TEXT PROVIDED below:

ESCRS - PO230 - Advanced Surface Ablation In Keratoconus Suspect: A Case Report

Advanced Surface Ablation In Keratoconus Suspect: A Case Report

Published 2024 - 42nd Congress of the ESCRS

Reference: PO230 | Type: Case Report | DOI: 10.82333/7avz-8v09

Authors: Pedro Marques-Couto* 1 , Rodrigo Vilares-Morgado 2 , Ana Margarida Ferreira 1 , Fernando Faria-Correia 3 , Fernando Falcão-Reis 2 , Renato Ambrósio Jr 4

1Ophthalmology,Centro Hospitalar e Universitário de São João,Porto,Portugal, 2Ophthalmology,Centro Hospitalar e Universitário de São João,Porto,Portugal;UnIC@RISE, Department of Surgery and Physiology,Faculty of Medicine of the University of Porto,Porto,Portugal, 3Ophthalmology,Hospital de Braga,Braga,Portugal;Life and Health Sciences Research Institute,Escola Medicina Universidade do Minho,Braga,Portugal, 4Rio de Janeiro Corneal Tomography and Biomechanics Study Group,Rio de Janeiro,Brazil;Instituto de Olhos Renato Ambrósio,Rio de Janeiro,Brazil;Brazilian Study Group of Artificial Intelligence and Corneal Analysis (BrAIN),Rio de Janeiro,Brazil;Ophthalmology,Federal University the State of Rio de Janeiro (UNIRIO),Rio de Janeiro,Brazil

Purpose

Keratoconus (KC) is a bilateral, progressive, asymmetric, and degenerative ectatic disease of the cornea. Corneal refractive surgery, especially laser vision correction (LVC) with laser in situ keratomileusis (LASIK), in patients with such irregular corneas has long been contraindicated due to the risk of increasing postoperative progression of the disease. However, numerous long-term studies report the safety of surface ablation procedures in milder forms of
KC (which include subclinical and forme frustre KC), with photorefractive keratectomy (PRK) alone or even PRK followed by corneal collagen crosslinking. Current regimes for PRK in such cases use topography-guided ablation profiles intended to reduce corneal surface irregularities.

End of TEXT PROVIDED.

WHAT YOU NEED TO DO
Retype the whole keratoconus case report word for word.

SOURCE DATA below:

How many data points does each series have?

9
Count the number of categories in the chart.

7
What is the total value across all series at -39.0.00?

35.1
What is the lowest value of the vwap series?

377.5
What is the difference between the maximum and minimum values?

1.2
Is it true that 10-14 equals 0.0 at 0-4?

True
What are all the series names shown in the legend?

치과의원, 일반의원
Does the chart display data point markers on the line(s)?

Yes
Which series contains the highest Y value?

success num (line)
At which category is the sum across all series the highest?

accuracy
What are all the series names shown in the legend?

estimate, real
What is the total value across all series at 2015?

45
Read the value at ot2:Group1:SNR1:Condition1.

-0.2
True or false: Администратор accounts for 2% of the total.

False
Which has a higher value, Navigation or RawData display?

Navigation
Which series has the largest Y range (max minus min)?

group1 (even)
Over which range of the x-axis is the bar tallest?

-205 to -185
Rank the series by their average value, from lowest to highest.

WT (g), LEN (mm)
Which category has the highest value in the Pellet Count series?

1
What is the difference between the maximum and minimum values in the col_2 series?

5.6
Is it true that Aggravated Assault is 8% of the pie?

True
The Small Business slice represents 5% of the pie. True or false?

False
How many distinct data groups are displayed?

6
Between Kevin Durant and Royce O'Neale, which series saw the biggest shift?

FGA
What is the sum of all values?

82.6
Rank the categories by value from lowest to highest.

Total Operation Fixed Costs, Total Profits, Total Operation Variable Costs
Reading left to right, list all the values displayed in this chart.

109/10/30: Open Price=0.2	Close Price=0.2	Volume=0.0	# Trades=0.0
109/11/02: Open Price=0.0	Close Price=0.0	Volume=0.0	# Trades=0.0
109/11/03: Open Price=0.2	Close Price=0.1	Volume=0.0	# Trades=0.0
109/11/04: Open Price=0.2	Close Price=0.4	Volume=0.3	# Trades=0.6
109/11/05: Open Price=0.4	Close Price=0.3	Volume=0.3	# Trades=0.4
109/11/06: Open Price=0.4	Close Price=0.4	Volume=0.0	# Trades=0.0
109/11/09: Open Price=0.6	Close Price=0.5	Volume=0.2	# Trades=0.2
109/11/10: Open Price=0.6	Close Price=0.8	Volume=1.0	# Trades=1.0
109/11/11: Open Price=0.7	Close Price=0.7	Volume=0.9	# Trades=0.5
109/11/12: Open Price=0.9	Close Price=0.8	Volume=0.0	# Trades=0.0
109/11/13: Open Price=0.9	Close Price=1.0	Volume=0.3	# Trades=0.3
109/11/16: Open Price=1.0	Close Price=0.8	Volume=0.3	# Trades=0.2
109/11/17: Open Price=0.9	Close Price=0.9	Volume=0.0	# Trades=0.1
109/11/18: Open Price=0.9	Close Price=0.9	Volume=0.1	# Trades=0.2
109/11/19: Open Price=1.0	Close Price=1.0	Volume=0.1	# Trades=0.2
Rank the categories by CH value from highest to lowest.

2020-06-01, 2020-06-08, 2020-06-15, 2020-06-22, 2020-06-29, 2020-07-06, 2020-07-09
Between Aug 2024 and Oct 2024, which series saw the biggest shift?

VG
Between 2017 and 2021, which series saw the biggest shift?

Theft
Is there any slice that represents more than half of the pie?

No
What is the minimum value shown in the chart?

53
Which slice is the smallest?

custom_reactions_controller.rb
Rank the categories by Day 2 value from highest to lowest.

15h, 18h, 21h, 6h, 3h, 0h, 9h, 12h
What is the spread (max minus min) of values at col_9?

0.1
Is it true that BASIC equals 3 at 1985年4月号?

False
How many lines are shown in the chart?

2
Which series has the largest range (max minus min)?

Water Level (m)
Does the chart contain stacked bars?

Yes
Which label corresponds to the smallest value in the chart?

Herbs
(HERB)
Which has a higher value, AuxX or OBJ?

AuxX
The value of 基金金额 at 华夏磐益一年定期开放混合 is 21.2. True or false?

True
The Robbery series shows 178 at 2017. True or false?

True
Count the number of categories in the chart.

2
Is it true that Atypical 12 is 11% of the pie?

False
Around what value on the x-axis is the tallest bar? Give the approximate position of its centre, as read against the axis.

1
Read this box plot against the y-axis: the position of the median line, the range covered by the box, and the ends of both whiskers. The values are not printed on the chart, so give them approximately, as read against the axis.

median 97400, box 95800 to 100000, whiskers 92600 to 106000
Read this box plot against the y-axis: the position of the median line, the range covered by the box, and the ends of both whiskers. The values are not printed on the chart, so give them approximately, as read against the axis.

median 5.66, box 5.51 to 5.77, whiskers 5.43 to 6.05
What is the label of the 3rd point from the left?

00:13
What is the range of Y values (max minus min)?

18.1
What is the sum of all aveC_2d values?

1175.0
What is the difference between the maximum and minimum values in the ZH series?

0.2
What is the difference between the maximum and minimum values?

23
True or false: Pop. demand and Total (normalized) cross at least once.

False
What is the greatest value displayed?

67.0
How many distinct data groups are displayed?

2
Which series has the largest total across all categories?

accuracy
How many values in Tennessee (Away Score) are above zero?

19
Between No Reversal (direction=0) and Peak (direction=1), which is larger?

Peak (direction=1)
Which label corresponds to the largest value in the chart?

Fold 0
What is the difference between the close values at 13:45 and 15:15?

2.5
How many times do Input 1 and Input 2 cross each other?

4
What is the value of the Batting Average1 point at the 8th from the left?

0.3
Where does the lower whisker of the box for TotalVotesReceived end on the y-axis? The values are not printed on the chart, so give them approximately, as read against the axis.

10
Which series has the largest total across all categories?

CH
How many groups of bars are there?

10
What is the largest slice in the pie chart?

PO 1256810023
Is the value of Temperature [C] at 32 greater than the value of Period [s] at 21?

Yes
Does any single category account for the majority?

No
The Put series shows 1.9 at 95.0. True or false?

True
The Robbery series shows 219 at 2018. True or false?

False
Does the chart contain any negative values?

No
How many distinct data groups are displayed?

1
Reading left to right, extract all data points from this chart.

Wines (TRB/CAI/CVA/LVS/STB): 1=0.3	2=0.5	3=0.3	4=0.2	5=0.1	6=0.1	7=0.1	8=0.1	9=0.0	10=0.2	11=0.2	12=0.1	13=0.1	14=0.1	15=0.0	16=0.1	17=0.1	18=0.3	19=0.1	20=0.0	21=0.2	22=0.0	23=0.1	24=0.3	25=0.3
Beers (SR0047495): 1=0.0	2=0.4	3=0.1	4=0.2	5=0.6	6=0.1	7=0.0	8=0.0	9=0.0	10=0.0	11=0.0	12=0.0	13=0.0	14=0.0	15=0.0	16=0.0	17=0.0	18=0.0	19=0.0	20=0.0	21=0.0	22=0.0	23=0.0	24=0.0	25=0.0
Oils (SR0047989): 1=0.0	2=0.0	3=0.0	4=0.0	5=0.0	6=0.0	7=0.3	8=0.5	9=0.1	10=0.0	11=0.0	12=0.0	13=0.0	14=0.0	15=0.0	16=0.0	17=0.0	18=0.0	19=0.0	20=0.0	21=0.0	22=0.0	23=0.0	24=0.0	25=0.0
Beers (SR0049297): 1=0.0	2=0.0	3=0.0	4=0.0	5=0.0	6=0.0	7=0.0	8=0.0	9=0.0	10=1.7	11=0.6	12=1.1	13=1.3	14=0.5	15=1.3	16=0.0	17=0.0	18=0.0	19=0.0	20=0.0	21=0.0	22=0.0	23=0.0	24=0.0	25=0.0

End of SOURCE DATA.

THE ANSWER
ESCRS - PO230 - Advanced Surface Ablation In Keratoconus Suspect: A Case Report

Advanced Surface Ablation In Keratoconus Suspect: A Case Report

Published 2024 - 42nd Congress of the ESCRS

Reference: PO230 | Type: Case Report | DOI: 10.82333/7avz-8v09

Authors: Pedro Marques-Couto* 1 , Rodrigo Vilares-Morgado 2 , Ana Margarida Ferreira 1 , Fernando Faria-Correia 3 , Fernando Falcão-Reis 2 , Renato Ambrósio Jr 4

1Ophthalmology,Centro Hospitalar e Universitário de São João,Porto,Portugal, 2Ophthalmology,Centro Hospitalar e Universitário de São João,Porto,Portugal;UnIC@RISE, Department of Surgery and Physiology,Faculty of Medicine of the University of Porto,Porto,Portugal, 3Ophthalmology,Hospital de Braga,Braga,Portugal;Life and Health Sciences Research Institute,Escola Medicina Universidade do Minho,Braga,Portugal, 4Rio de Janeiro Corneal Tomography and Biomechanics Study Group,Rio de Janeiro,Brazil;Instituto de Olhos Renato Ambrósio,Rio de Janeiro,Brazil;Brazilian Study Group of Artificial Intelligence and Corneal Analysis (BrAIN),Rio de Janeiro,Brazil;Ophthalmology,Federal University the State of Rio de Janeiro (UNIRIO),Rio de Janeiro,Brazil

Purpose

Keratoconus (KC) is a bilateral, progressive, asymmetric, and degenerative ectatic disease of the cornea. Corneal refractive surgery, especially laser vision correction (LVC) with laser in situ keratomileusis (LASIK), in patients with such irregular corneas has long been contraindicated due to the risk of increasing postoperative progression of the disease. However, numerous long-term studies report the safety of surface ablation procedures in milder forms of
KC (which include subclinical and forme frustre KC), with photorefractive keratectomy (PRK) alone or even PRK followed by corneal collagen crosslinking. Current regimes for PRK in such cases use topography-guided ablation profiles intended to reduce corneal surface irregularities.